Le projet de l'Union du Maghreb pourrait profiter à la région entière, a expliqué Youssef Amrani, vice-ministre marocain des Affaires étrangères, devant les Nations unies le 6 août.

Le Maroc vient de réitérer sa volonté de relancer l'Union du Maghreb arabe (UMA).

 

"Le projet maghrébin demeure un passage obligé pour un développement durable et solidaire des peuples du Maghreb et leur voisinage", a déclaré Youssef Amrani, vice-ministre marocain des Affaires étrangères, devant le Conseil de sécurité des Nations unies le 6 août.

 

Selon lui, la relance de ce projet, en sommeil depuis longtemps, accorderait davantage de stabilité et de prospérité aux États membres de l'UMA, le Maroc, l'Algérie, la Tunisie, la Mauritanie et la Libye.

Une conclusion à laquelle sont parvenus experts locaux et partenaires internationaux : ces cinq pays tireraient profit de la mise en place d'une plateforme économique régionale.

 

Un tel bloc serait en mesure de produire de la richesse, de créer des emplois et de lutter contre le chômage des jeunes, a expliqué l'économiste Hicham Cherboute .

 

Il permettrait également d’affronter la concurrence internationale et de négocier des accords internationaux avantageux, notamment avec l’Union européenne, a-t-il ajouté.

 

"L’absence d’un marché maghrébin et le faible taux d’échanges constituent un véritable handicap. L’idéal serait d’avoir un Maghreb complémentaire économiquement. Le non-Maghreb coûte très cher à ses pays", a-t-il précisé.

 

Selon lui, "la perte est estimée entre deux et quatre points du PIB pour chaque pays. Ce qui se répercute négativement sur les opportunités en termes d’emploi".

 

Outre les impératifs économiques, le partenariat sécuritaire est appelé également à s’intensifier au vu des menaces sécuritaires qui s’abattent sur la région.

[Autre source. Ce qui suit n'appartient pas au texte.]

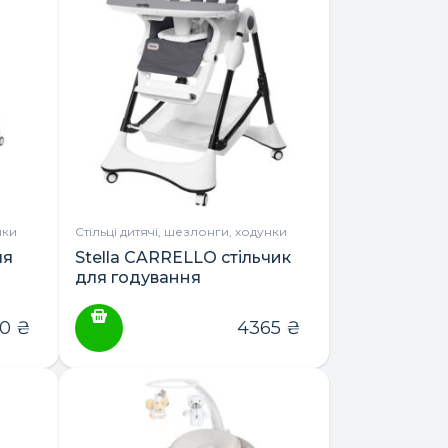
нки
Стільці дитячі, шезлонги, ходунки
ля
Stella CARRELLO стільчик
для годування
70
₴
4365
₴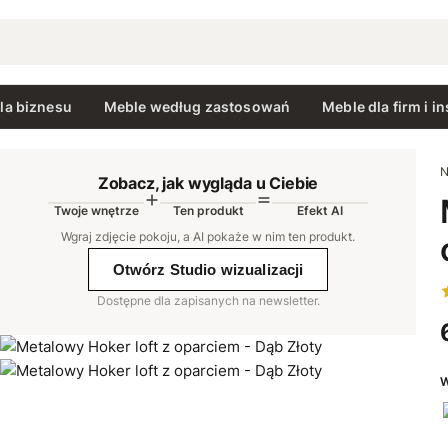
la biznesu
Meble według zastosowań
Meble dla firm i in
N
Zobacz, jak wygląda u Ciebie
Twoje wnętrze
Ten produkt
Efekt AI
AI
Wgraj zdjęcie pokoju, a AI pokaże w nim ten produkt
.
Otwórz Studio wizualizacji
Dostępne dla zapisanych na newsletter.
W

Jusqu'à présent, cette coopération est jugée insuffisante en comparaison avec les défis sécuritaires, souligne le politologue Amine Bekkali.

 

"Le crime organisé qui sévit au Sahel menace l’avenir du Maghreb", ajoute-t-il. "Cependant, les initiatives de coopération pour affronter les risques en commun sont quasi-absentes".

 

"Sans l’implication de tous les pays et l’unification de leurs efforts à travers notamment l’échange de renseignements, la région demeure en péril", relève-t-il.

 

Il espère que les engagements pris par les hauts responsables maghrébins lors des réunions de haut niveau seront concrétisés sur le terrain.

 

La réunion des ministres de l’Intérieur du Maghreb, organisée en avril dernier, avait débouché sur plusieurs recommandations, dont l’impératif du renforcement de la coopération entre les services sécuritaires à travers l’échange des renseignements.

 

Dans la Déclaration de Rabat publiée à l'issue de ce mini-sommet, les ministres s'étaient engagés à adopter une approche commune pour lutter contre les menaces sécuritaires et les complots terroristes.

 

Le terrorisme "doit être abordé conjointement... parce que les pays du Maghreb sont voisins et appartiennent à la même zone régionale, et affrontent des défis et des menaces communs", affirmait cette déclaration.

 

Il est temps de mettre en œuvre les recommandations émises lors de cette réunion ministérielle au Maroc, selon Bekkali.

 

"On doit passer de la phase des discours à celle des réalisations concrètes", ajoute cet analyste.

 

L'une des pierres d'achoppement ayant empêché la mise en œuvre du projet de l'UMA pendant des décennies a été la question de la fermeture des frontières entre l'Algérie et le Maroc. Mais des signes semblent annoncer un dégel des relations bilatérales entre les deux voisins.

 

"Les autorités des deux pays doivent œuvrer de concert sur des mécanismes qui permettront la réouverture" de la frontière, avait pour sa part déclaré le ministre algérien de l'Intérieur Dahou Ould Kablia lors de la réunion de Rabat.

 

Il avait précisé que les entretiens avec son homologue marocain Mohand Laenser, qui s'était rendu à Alger au début du même mois, avaient envoyé un "signal fort" en faveur du réchauffement des relations et qu'ils avaient aidé à créer un environnement "propice" pour progresser sur la question.